HoloClean / holoclean

A Machine Learning System for Data Enrichment.
http://www.holoclean.io
Apache License 2.0
514 stars 129 forks source link

Repairs are no longer being found as the size of a dataset is increased #41

Closed j-r77 closed 4 years ago

j-r77 commented 5 years ago

Hi,

I am trying to clean a few dirty rows with respect to 2 denial constraints: t1&EQ(t1.Sex,"Female")&EQ(t1.Relationship,"Husband") t1&EQ(t1.Sex,"Male")&EQ(t1.Relationship,"Wife")

When I use a small sample of my data (20 rows), I get the following correct repairs:

(11, u'relationship', 'Husband', u'Husband')

#(11, u'sex', 'Female', u'Male')

(4, u'relationship', 'Husband', u'Husband')

#(4, u'sex', 'Female', u'Male')

When I add some more rows, for example 1100, the values no longer change:

(4, u'relationship', 'Husband', u'Husband')

(4, u'sex', 'Female', u'Female')

(11, u'relationship', 'Husband', u'Husband')

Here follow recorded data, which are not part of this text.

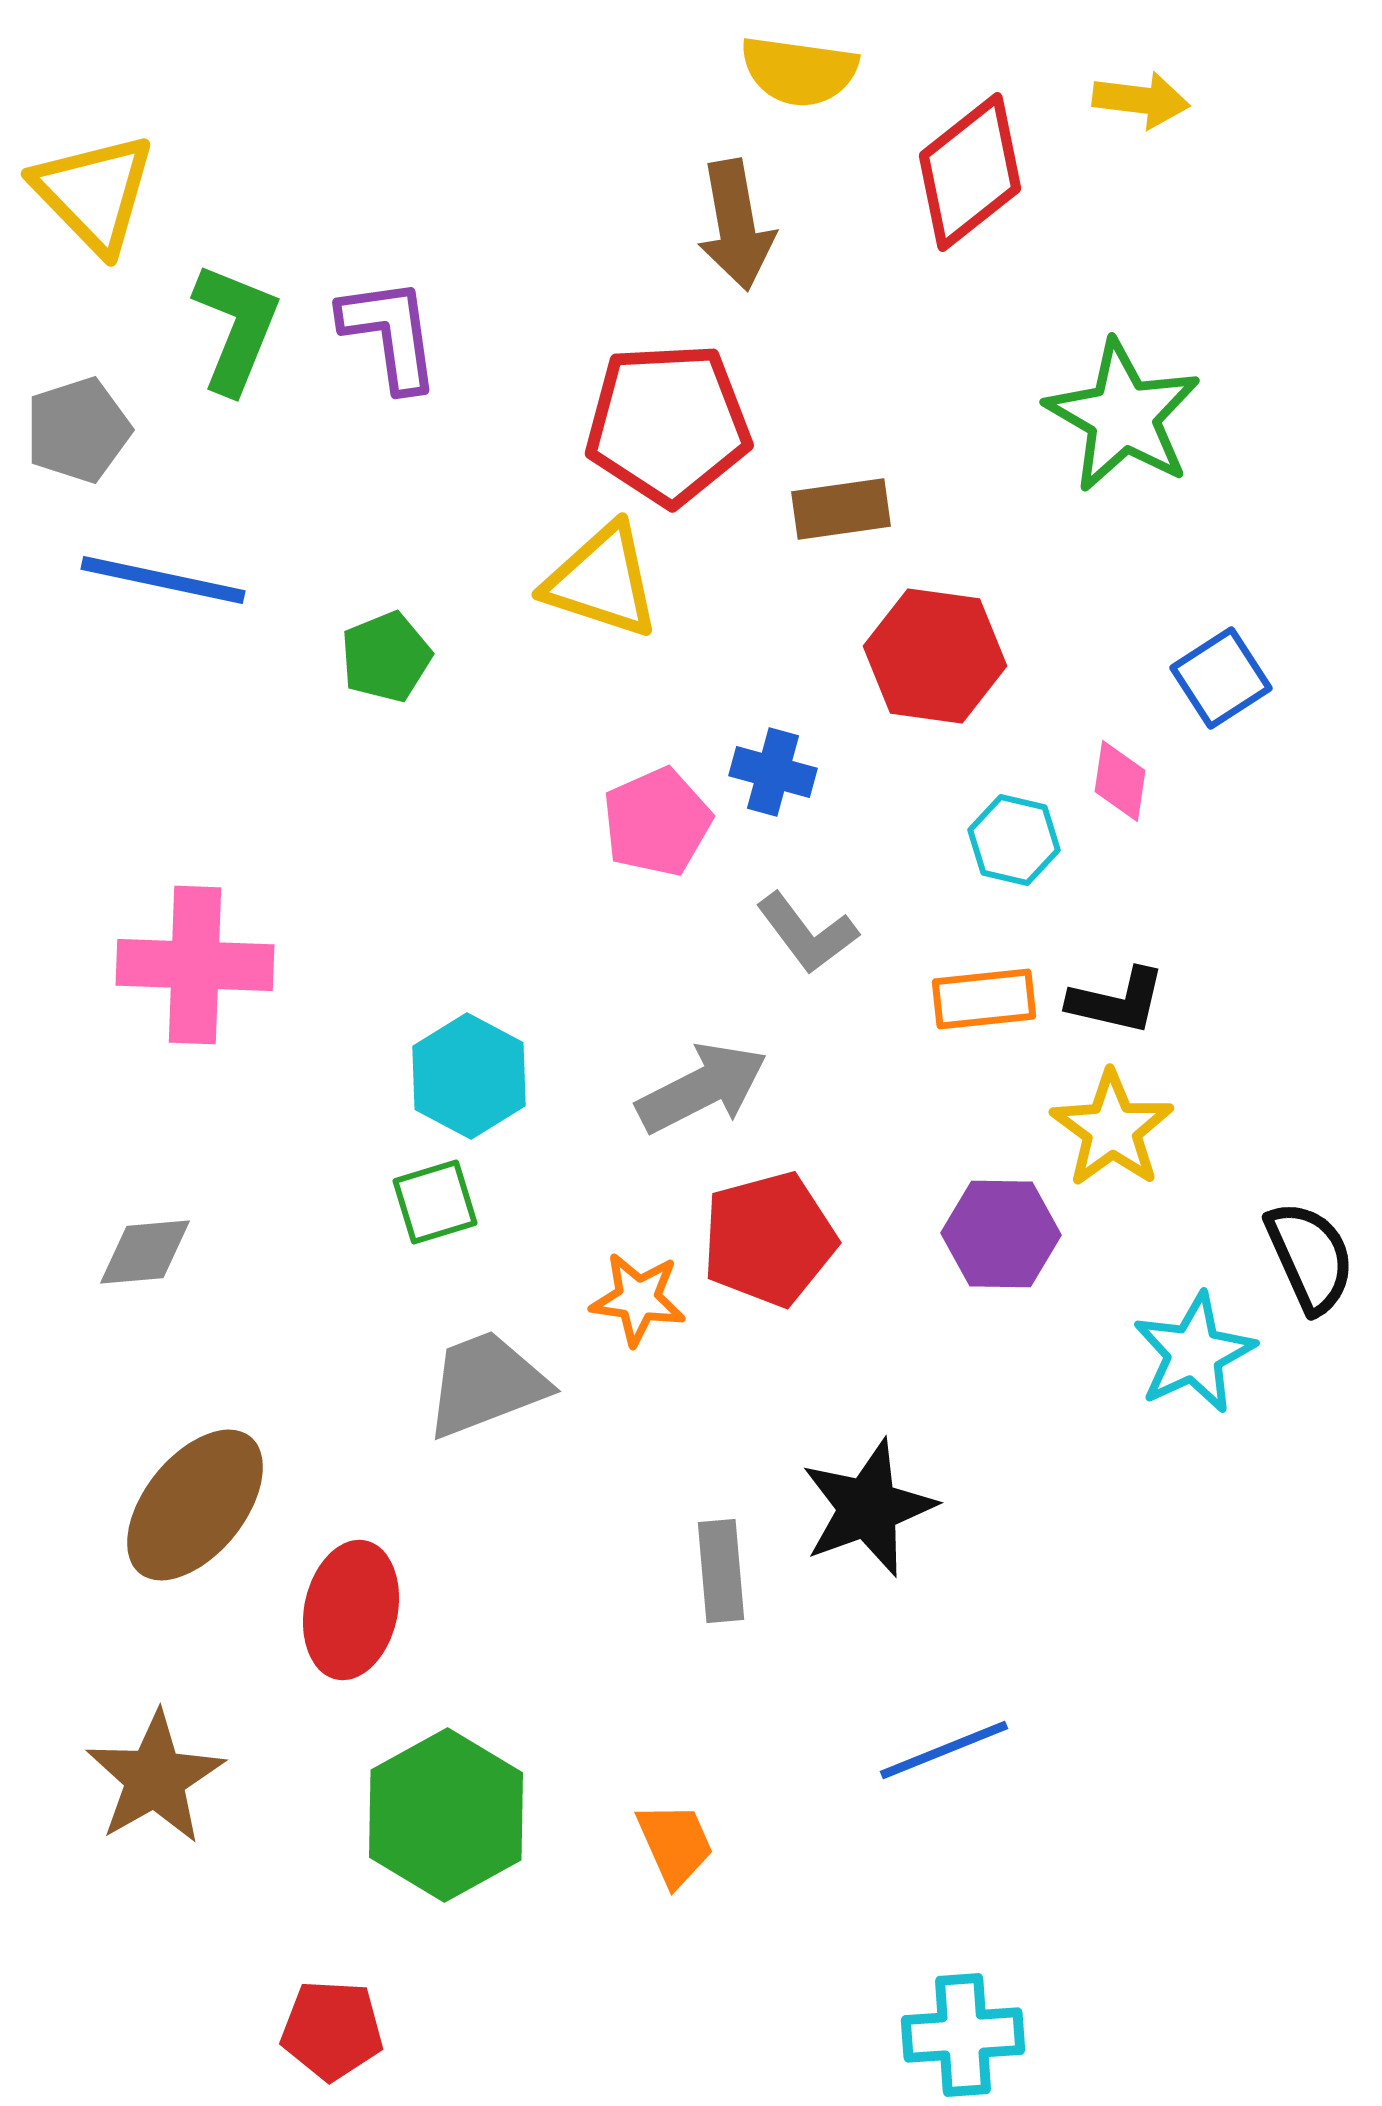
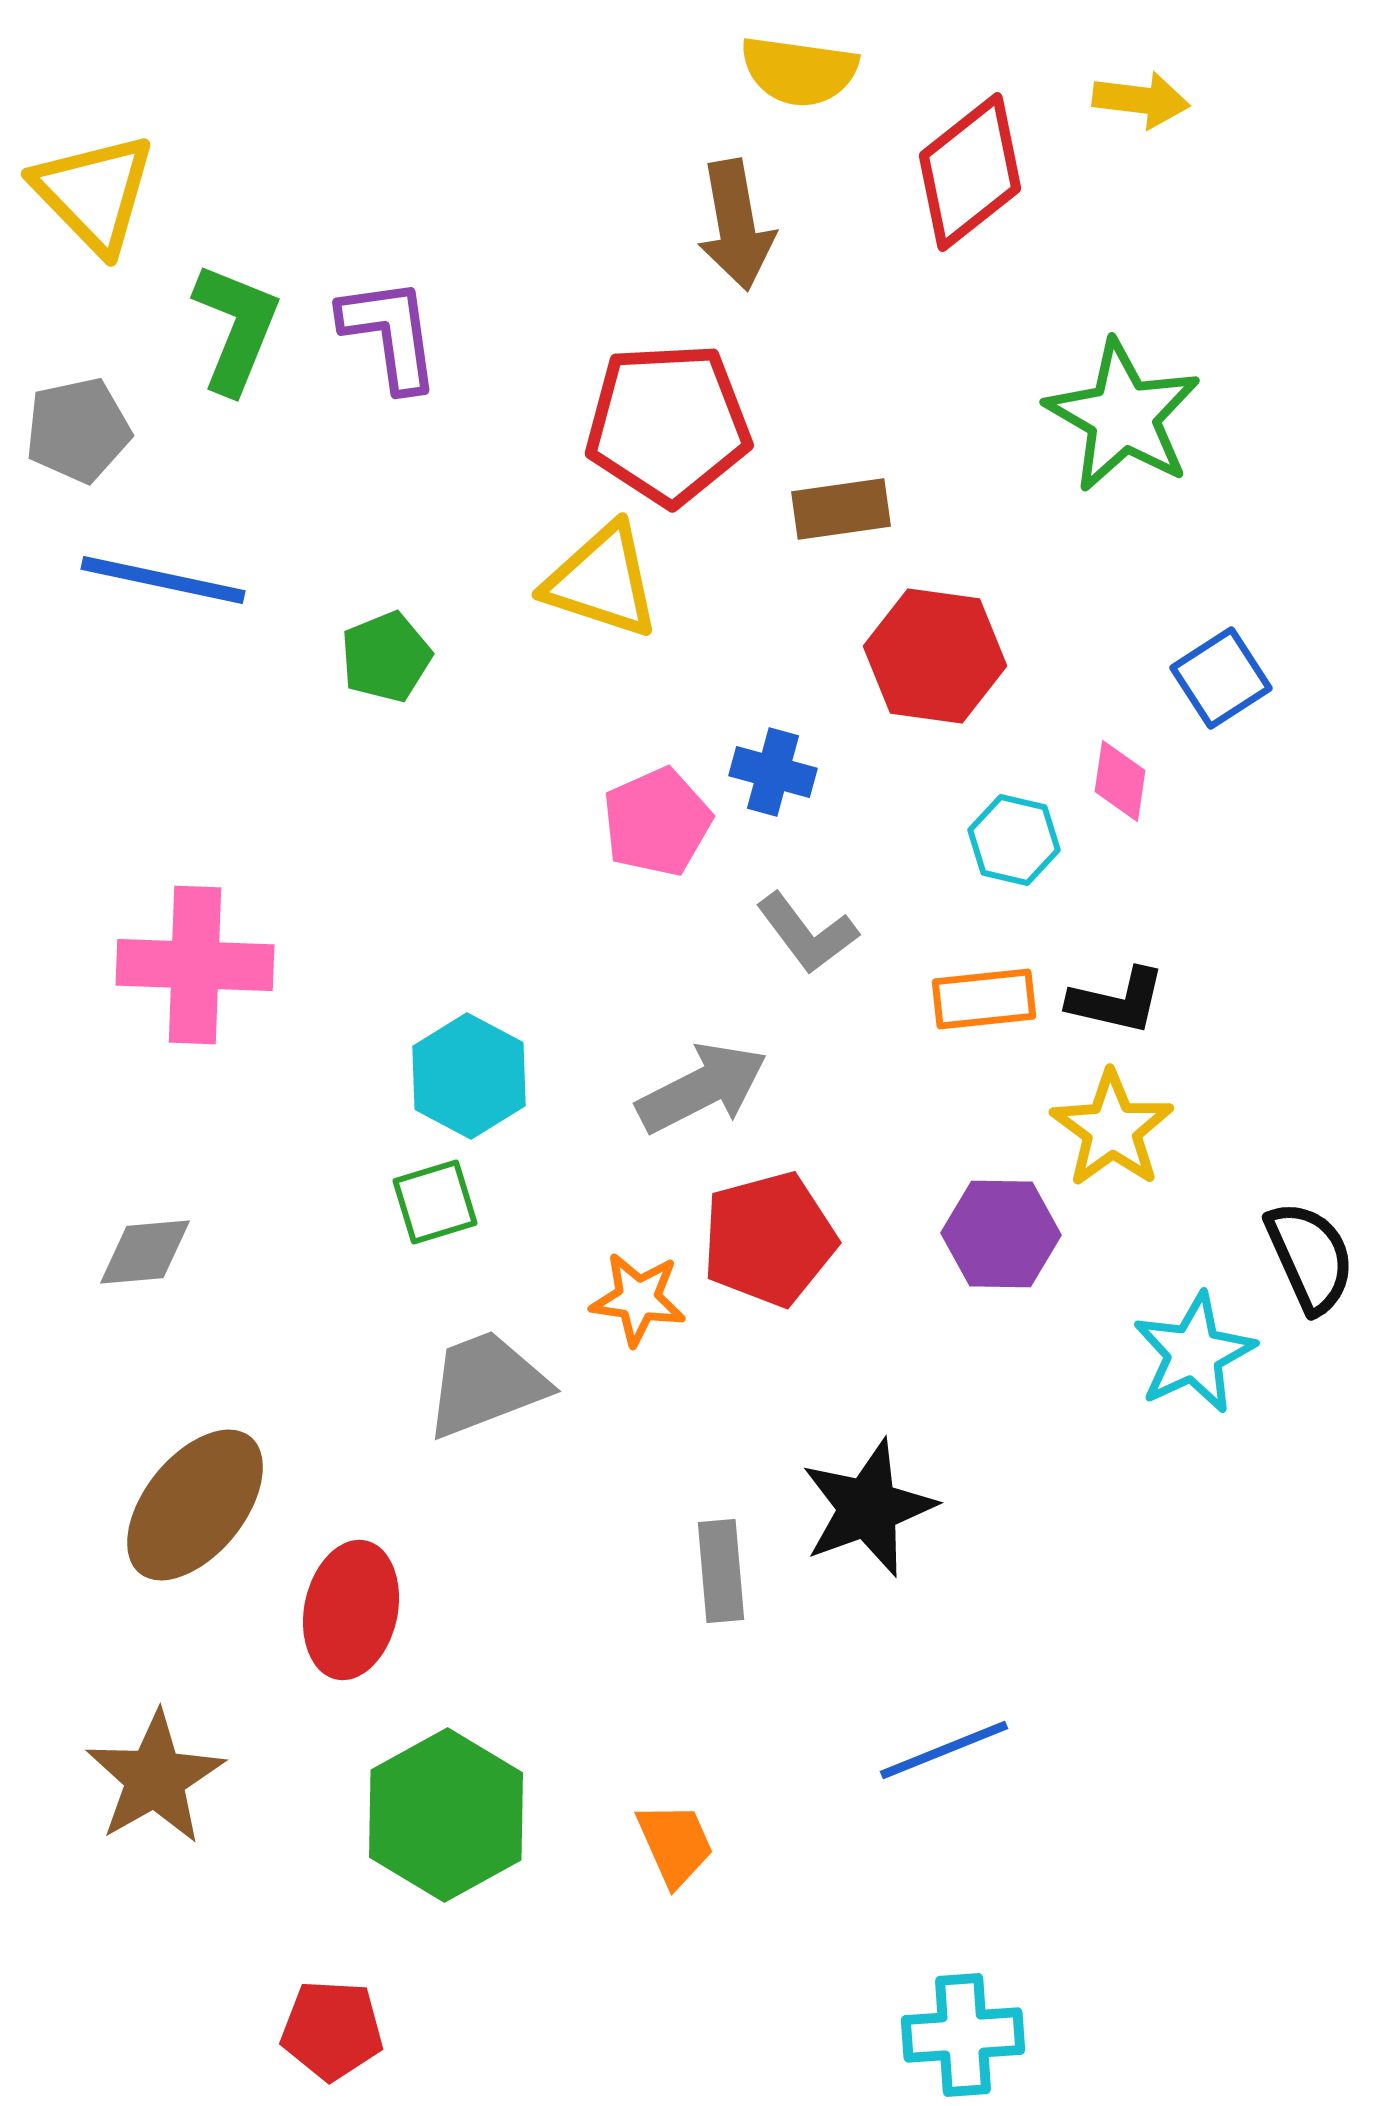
gray pentagon at (78, 430): rotated 6 degrees clockwise
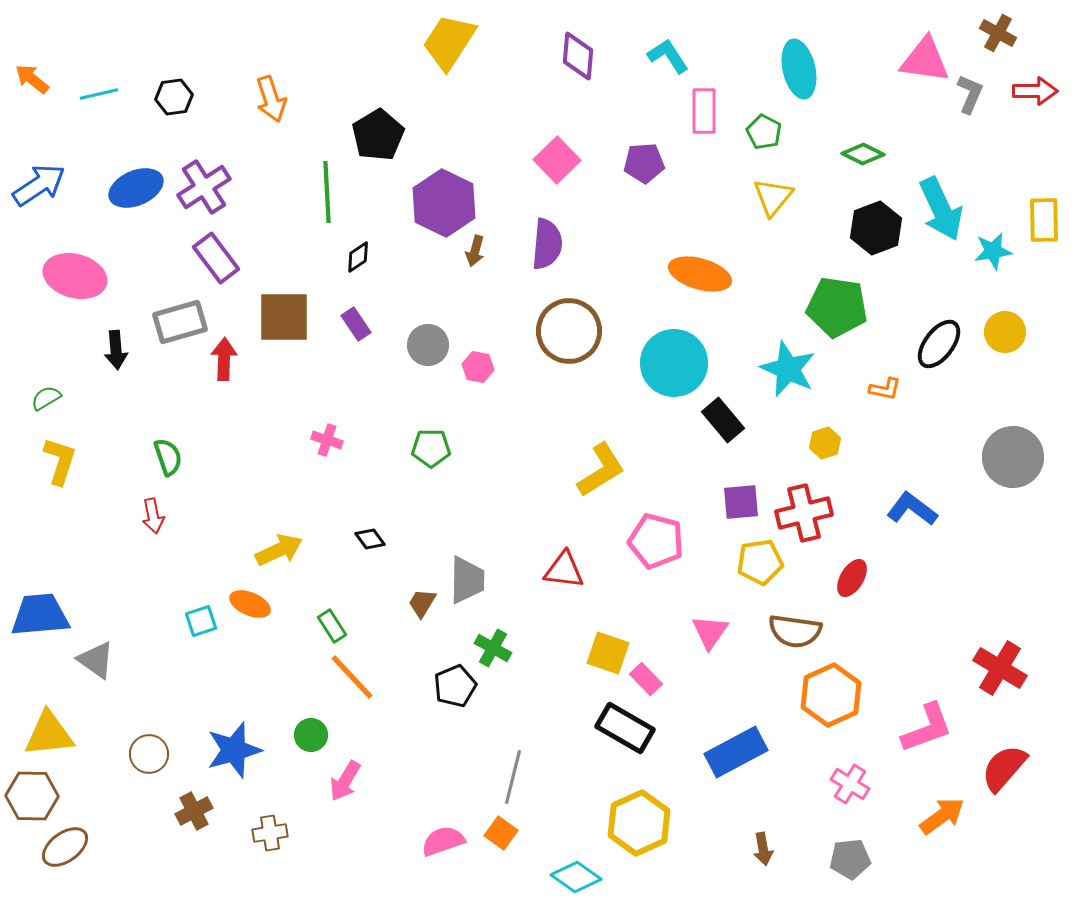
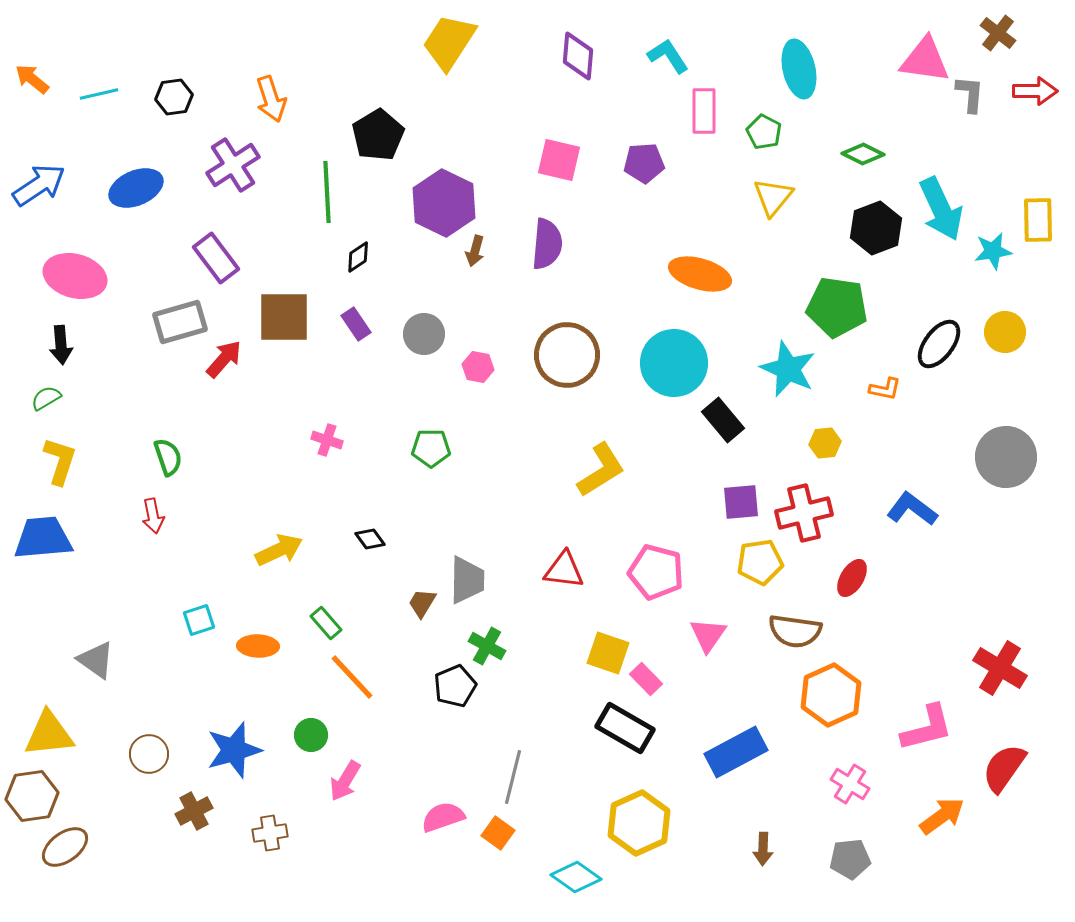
brown cross at (998, 33): rotated 9 degrees clockwise
gray L-shape at (970, 94): rotated 18 degrees counterclockwise
pink square at (557, 160): moved 2 px right; rotated 33 degrees counterclockwise
purple cross at (204, 187): moved 29 px right, 22 px up
yellow rectangle at (1044, 220): moved 6 px left
brown circle at (569, 331): moved 2 px left, 24 px down
gray circle at (428, 345): moved 4 px left, 11 px up
black arrow at (116, 350): moved 55 px left, 5 px up
red arrow at (224, 359): rotated 39 degrees clockwise
yellow hexagon at (825, 443): rotated 12 degrees clockwise
gray circle at (1013, 457): moved 7 px left
pink pentagon at (656, 541): moved 31 px down
orange ellipse at (250, 604): moved 8 px right, 42 px down; rotated 21 degrees counterclockwise
blue trapezoid at (40, 615): moved 3 px right, 77 px up
cyan square at (201, 621): moved 2 px left, 1 px up
green rectangle at (332, 626): moved 6 px left, 3 px up; rotated 8 degrees counterclockwise
pink triangle at (710, 632): moved 2 px left, 3 px down
green cross at (493, 648): moved 6 px left, 2 px up
pink L-shape at (927, 728): rotated 6 degrees clockwise
red semicircle at (1004, 768): rotated 6 degrees counterclockwise
brown hexagon at (32, 796): rotated 9 degrees counterclockwise
orange square at (501, 833): moved 3 px left
pink semicircle at (443, 841): moved 24 px up
brown arrow at (763, 849): rotated 12 degrees clockwise
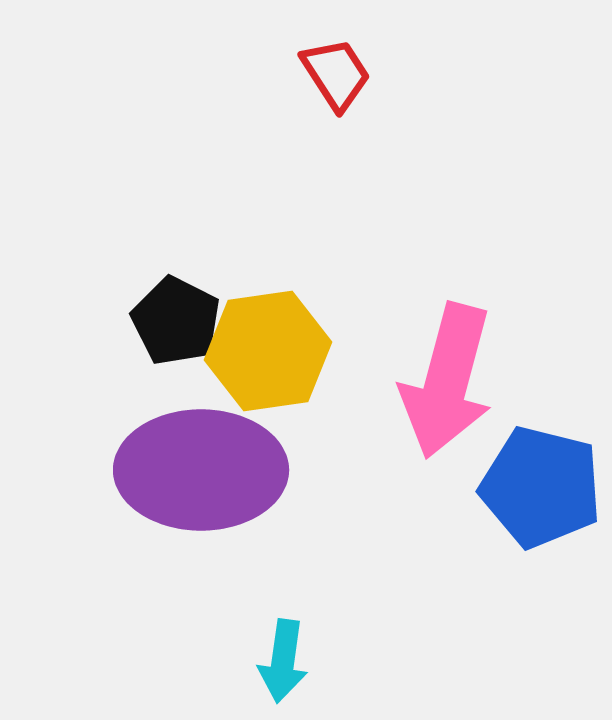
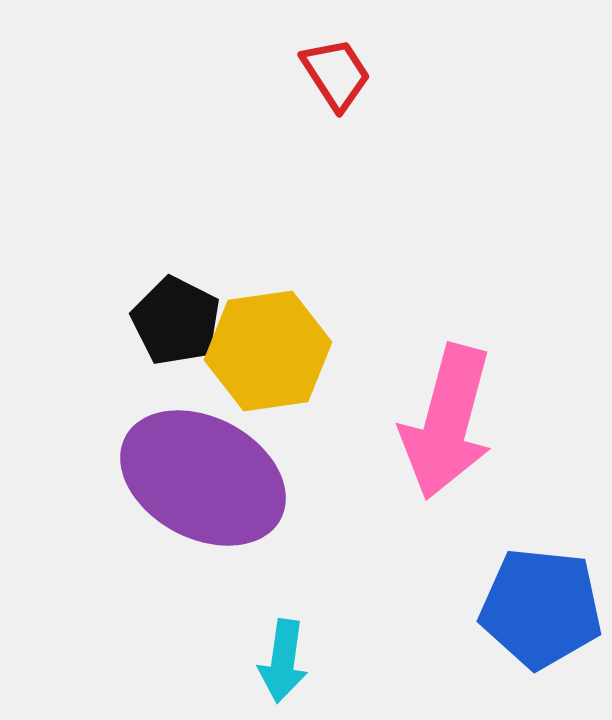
pink arrow: moved 41 px down
purple ellipse: moved 2 px right, 8 px down; rotated 28 degrees clockwise
blue pentagon: moved 121 px down; rotated 8 degrees counterclockwise
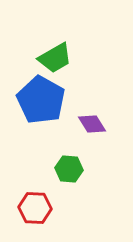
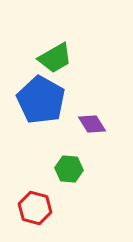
red hexagon: rotated 12 degrees clockwise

(11, u'sex', 'Female', u'Female')

(652, u'relationship', 'Husband', u'Husband')

(652, u'sex', 'Female', u'Female')

(689, u'relationship', 'Wife', u'Wife')

(689, u'sex', 'Male', u'Male')

(504, u'relationship', 'Husband', u'Husband')

(504, u'sex', 'Female', u'Female')

(26, u'relationship', 'Husband', u'Husband')

(26, u'sex', 'Female', u'Female')

(1084, u'relationship', 'Husband', u'Husband')

(1084, u'sex', 'Female', u'Female')

(703, u'relationship', 'Wife', u'Wife')

(703, u'sex', 'Male', u'Male')

The same happens when I run on the full dataset, 48842 rows. The data is the same; e.g., the version with 20 rows just contains the first 20 rows from the full set.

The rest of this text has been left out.